Earl Distracted by Simpson?
Wellington Leg: As if Legians didn’t have enough to worry about stories are circulating that the earl’s monumental sixty yard fumble during Bob’s Anti-Freeze Wellington Fake New Year’s Bowl was caused not by octogenarian snapper Ponce de Leon but by the presence of a celebrity in the stands. Upon further review the earl can be seen “mugging and waving” in the direction of the Priority Bleachers a tropical area where Towne Officials gather.
A second camera angle shot exclusively for the W! Network indicates that Ponce was on his cellphone moments before the snap; as the earl breaks from the huddle Ponce performs a handstand while the earl, perhaps confused, tries to audible.
“I think Homer Simpson was in the Priority Bleachers,” reported eyewitness Stan The Man. “The earl kind of waved and then the ball is bouncing sixty yards behind the line of scrimmage.”
“The Crows were a two deep zone and we were in pass formation.
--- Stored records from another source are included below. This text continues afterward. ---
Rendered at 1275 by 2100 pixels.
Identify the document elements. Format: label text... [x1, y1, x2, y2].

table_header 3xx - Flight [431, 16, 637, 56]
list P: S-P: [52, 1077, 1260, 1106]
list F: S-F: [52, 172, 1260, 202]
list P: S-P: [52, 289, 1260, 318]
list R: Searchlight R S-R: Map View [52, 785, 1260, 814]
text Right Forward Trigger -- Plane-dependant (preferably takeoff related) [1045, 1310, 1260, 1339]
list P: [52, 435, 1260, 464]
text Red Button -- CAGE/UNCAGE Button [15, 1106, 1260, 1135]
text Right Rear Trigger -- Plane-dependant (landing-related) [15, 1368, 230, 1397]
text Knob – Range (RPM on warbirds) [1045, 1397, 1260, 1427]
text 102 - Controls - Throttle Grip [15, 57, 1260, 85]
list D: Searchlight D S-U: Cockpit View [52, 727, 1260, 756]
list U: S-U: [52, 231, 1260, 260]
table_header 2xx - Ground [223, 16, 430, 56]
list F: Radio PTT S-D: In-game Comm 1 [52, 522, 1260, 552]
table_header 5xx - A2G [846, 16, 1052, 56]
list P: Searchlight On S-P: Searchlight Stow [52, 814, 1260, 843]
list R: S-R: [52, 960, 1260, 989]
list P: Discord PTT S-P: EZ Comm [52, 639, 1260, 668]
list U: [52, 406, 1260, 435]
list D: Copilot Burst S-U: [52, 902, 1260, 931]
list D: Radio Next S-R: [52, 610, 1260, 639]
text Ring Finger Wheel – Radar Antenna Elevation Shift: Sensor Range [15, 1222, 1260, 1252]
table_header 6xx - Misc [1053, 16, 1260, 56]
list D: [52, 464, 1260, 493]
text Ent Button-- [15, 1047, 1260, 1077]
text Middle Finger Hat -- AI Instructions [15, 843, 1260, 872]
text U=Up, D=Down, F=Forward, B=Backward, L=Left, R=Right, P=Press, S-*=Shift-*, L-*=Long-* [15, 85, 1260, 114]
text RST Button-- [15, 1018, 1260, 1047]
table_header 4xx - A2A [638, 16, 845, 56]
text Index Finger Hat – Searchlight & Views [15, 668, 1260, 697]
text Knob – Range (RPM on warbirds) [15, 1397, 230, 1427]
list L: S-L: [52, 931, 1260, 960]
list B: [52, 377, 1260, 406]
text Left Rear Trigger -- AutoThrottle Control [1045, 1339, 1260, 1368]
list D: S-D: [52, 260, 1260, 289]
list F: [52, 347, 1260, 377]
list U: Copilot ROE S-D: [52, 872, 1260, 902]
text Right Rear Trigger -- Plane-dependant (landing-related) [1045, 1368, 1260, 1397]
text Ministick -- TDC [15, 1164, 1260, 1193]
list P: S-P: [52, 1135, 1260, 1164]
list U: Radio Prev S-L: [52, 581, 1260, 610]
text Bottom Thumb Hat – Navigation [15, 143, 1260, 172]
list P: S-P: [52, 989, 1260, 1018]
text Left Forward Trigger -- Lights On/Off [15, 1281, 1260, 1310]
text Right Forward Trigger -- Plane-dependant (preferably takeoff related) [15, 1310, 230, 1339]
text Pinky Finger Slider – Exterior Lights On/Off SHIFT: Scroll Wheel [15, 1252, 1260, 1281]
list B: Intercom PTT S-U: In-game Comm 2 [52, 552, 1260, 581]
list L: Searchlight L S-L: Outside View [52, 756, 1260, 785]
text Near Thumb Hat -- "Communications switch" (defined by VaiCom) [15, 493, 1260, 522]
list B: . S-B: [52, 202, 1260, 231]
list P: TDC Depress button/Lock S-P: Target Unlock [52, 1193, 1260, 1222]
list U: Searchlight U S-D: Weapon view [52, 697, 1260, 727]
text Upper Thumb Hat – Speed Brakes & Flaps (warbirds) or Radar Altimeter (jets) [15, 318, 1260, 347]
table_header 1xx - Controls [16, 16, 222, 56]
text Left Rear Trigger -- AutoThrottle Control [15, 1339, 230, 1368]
I think the earl made the read, he likes to read, be it ebook, audio, or traditional. Coach Fenders tapped the side of his nose and then scratched his chin creating Inner Conflict for his qb. Pass? Run? Squib kick?”
Scandalous Behavior? In the aftermath of the big play some are saying that the earl fell asleep in the huddle after partying all night with Homer Simpson. When the huddle broke and the wideouts went into motion the earl lay on his back, snoring.
Towne to ban Celebrities: A Celebrity Ban is on the agenda at this evening’s towne council meeting. Eddie Parker, owner of Eddie’s Book Nook, plans to protest the ban. “I’ve got Godzilla lined up for Friday night,” he said. “His people have spoken to my people. My people have spoken to me and I have spoken with them.”
It’s not clear if Prehistoric G is a celebrity. Nevertheless the Fire Brigade is resentful: author signings are frequently riots waiting to happen. Geraldo reporting.